> _What is being asked_
Copy exactly the lines of the records below, and only those lines, beginning with the line that contains "ceramic pitcher: present" and ending with the line that contains "teapot: none [160,183,239,237]".

> _Records supplied_

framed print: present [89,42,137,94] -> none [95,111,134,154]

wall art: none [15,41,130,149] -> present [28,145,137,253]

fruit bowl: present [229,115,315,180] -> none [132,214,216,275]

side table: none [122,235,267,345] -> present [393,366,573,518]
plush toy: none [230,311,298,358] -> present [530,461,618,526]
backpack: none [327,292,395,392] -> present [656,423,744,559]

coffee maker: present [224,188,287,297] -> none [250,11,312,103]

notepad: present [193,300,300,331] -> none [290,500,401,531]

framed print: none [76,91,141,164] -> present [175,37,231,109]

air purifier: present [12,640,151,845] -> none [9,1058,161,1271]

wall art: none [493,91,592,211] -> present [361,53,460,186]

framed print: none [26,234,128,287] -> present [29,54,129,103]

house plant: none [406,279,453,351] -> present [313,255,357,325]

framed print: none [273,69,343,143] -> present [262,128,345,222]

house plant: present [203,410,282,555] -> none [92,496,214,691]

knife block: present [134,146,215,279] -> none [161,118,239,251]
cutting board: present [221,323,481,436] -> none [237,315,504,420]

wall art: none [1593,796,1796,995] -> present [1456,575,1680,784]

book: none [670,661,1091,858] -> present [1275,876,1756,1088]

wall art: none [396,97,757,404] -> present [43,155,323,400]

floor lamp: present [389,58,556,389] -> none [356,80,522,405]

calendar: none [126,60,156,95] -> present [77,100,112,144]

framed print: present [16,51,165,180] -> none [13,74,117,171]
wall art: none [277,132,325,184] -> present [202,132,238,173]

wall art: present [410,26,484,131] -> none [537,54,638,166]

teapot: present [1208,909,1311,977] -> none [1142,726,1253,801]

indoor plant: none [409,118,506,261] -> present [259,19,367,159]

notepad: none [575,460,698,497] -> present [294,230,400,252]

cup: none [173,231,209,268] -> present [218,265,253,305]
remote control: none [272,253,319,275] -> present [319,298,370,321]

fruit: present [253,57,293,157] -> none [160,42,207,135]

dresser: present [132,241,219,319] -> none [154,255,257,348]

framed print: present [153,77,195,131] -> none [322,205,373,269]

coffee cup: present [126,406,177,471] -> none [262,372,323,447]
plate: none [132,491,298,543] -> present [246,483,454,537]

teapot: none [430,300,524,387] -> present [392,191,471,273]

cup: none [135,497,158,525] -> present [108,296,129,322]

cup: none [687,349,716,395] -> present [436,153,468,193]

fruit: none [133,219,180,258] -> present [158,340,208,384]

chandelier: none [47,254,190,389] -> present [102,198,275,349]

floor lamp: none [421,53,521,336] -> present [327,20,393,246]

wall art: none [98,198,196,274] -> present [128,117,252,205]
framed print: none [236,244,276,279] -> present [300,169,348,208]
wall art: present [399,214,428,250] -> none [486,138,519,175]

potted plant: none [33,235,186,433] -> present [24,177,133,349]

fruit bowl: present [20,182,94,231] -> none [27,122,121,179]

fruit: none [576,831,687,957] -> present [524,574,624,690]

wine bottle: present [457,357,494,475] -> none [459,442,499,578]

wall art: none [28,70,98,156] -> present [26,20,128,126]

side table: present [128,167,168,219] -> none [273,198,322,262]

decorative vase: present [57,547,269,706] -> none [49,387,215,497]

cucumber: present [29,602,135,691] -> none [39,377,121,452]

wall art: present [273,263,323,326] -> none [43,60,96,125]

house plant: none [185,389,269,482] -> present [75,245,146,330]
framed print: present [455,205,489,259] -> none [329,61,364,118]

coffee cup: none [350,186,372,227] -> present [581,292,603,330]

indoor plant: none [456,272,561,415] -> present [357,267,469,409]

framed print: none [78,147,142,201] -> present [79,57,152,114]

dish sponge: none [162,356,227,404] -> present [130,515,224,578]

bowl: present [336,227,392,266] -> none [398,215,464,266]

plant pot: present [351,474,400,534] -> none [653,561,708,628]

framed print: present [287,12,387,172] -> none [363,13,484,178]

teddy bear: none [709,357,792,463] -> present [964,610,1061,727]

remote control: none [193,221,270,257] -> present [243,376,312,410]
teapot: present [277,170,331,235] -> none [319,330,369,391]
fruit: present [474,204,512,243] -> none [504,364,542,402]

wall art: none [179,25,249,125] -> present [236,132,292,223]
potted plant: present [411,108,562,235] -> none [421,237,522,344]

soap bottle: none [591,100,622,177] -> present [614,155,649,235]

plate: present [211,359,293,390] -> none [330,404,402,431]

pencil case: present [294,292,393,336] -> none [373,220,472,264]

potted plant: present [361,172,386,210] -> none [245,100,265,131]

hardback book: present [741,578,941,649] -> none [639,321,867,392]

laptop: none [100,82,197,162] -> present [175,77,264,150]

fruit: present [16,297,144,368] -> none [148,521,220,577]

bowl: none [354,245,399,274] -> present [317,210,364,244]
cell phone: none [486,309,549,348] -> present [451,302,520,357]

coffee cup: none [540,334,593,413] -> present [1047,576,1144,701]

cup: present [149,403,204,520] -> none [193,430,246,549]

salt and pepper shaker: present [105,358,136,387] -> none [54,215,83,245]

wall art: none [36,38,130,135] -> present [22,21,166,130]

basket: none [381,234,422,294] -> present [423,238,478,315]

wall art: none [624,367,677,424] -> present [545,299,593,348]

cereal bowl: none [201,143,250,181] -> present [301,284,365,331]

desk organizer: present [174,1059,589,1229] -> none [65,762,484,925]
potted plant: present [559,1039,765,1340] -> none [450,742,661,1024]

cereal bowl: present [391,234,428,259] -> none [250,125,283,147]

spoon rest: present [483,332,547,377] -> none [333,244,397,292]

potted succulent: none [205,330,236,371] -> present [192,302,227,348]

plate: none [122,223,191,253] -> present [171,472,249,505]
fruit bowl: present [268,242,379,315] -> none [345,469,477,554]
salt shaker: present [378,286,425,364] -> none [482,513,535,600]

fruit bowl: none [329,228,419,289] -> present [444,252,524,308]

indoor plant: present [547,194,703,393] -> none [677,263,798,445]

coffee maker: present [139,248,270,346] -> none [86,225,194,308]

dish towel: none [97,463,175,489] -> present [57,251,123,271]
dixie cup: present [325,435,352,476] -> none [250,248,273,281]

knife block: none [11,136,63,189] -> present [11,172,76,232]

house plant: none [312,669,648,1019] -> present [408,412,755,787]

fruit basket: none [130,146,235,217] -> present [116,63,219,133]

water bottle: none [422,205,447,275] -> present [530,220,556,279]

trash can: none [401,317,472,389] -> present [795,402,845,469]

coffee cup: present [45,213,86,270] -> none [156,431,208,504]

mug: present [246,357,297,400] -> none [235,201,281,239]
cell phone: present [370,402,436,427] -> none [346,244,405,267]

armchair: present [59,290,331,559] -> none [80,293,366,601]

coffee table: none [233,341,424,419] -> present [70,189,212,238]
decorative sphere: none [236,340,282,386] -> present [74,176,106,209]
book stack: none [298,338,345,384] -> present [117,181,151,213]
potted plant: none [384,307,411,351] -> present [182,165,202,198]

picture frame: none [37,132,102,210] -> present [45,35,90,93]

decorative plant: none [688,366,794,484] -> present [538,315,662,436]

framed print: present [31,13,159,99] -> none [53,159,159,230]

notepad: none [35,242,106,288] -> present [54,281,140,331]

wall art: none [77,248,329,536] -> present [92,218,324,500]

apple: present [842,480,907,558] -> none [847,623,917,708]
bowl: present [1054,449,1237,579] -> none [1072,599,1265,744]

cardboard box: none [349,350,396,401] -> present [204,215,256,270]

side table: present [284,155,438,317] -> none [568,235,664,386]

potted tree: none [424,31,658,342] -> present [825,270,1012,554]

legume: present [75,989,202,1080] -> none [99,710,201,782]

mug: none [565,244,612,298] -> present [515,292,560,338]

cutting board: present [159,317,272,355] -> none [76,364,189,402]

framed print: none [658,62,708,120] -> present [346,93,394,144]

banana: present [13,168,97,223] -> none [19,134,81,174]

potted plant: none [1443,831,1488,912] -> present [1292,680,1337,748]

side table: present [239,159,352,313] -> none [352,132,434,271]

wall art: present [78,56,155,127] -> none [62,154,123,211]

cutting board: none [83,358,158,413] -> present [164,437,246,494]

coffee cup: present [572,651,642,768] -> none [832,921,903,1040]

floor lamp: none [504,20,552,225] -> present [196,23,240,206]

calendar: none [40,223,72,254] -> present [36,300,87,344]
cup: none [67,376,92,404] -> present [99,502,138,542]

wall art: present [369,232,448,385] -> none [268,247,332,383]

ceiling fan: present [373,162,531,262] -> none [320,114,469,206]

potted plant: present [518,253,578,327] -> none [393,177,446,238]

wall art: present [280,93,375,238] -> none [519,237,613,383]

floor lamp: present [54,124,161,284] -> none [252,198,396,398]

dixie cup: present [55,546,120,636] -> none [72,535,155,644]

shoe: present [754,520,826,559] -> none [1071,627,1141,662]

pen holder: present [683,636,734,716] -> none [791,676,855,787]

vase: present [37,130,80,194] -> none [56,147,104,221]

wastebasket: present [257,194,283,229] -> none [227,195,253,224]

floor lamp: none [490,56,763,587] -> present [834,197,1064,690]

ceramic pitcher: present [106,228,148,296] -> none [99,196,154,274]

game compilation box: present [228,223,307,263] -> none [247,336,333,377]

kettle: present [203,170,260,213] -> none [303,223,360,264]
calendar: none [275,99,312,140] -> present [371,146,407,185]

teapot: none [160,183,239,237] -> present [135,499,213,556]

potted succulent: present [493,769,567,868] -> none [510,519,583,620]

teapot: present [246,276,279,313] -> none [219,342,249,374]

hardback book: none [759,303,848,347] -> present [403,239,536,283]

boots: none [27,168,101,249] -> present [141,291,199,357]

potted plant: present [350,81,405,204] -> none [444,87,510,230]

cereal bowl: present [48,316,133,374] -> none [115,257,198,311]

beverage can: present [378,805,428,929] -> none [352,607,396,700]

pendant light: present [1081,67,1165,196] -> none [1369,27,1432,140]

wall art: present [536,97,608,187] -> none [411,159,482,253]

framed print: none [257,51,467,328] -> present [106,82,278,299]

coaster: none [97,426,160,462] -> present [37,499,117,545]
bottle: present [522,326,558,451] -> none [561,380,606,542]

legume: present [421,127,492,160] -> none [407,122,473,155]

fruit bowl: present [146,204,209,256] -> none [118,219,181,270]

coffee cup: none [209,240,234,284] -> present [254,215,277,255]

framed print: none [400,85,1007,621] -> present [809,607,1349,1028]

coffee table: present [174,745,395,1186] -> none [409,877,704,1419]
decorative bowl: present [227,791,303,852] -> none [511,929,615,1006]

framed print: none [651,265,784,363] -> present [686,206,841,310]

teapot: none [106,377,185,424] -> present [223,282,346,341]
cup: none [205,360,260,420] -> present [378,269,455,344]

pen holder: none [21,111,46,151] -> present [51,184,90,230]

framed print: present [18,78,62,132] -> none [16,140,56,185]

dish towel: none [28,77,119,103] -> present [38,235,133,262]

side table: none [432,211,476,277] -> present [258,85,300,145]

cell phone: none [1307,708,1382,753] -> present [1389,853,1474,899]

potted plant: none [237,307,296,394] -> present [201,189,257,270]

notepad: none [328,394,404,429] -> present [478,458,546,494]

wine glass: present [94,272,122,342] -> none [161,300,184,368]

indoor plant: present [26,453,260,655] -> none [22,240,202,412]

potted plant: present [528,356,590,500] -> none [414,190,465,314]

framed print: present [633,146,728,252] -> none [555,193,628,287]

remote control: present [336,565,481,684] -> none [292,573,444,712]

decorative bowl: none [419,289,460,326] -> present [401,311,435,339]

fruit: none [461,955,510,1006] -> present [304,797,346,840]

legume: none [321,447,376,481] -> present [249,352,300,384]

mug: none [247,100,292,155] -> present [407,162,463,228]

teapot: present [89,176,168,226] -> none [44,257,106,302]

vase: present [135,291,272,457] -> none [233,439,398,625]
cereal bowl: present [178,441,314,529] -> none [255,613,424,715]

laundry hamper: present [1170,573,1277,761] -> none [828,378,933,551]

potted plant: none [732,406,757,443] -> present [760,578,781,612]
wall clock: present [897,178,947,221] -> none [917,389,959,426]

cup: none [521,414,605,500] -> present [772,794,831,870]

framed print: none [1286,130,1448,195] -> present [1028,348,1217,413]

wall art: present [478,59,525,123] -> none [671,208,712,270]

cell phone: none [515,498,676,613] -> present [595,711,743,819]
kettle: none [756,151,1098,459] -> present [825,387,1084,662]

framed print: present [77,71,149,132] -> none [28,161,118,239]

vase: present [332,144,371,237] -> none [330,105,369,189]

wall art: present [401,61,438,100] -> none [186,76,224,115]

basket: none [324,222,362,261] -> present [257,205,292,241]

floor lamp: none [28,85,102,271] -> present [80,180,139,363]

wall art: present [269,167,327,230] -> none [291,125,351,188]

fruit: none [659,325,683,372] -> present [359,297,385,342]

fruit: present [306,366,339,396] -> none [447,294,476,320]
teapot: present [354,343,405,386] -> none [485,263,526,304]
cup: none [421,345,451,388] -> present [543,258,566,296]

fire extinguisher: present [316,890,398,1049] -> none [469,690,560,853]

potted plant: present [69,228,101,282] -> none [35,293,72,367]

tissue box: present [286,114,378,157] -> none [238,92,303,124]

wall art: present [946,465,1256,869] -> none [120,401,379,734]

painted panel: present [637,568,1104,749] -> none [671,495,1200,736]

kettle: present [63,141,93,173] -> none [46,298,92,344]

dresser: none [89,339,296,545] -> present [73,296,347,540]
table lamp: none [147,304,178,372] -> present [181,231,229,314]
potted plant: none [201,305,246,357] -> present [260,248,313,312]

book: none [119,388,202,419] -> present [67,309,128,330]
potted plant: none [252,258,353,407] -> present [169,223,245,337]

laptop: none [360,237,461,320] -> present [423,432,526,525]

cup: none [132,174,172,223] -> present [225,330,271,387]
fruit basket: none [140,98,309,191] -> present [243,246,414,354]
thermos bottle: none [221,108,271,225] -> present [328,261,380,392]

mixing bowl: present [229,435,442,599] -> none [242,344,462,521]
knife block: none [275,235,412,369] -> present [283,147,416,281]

> _Result of this task_
ceramic pitcher: present [106,228,148,296] -> none [99,196,154,274]

game compilation box: present [228,223,307,263] -> none [247,336,333,377]

kettle: present [203,170,260,213] -> none [303,223,360,264]
calendar: none [275,99,312,140] -> present [371,146,407,185]

teapot: none [160,183,239,237] -> present [135,499,213,556]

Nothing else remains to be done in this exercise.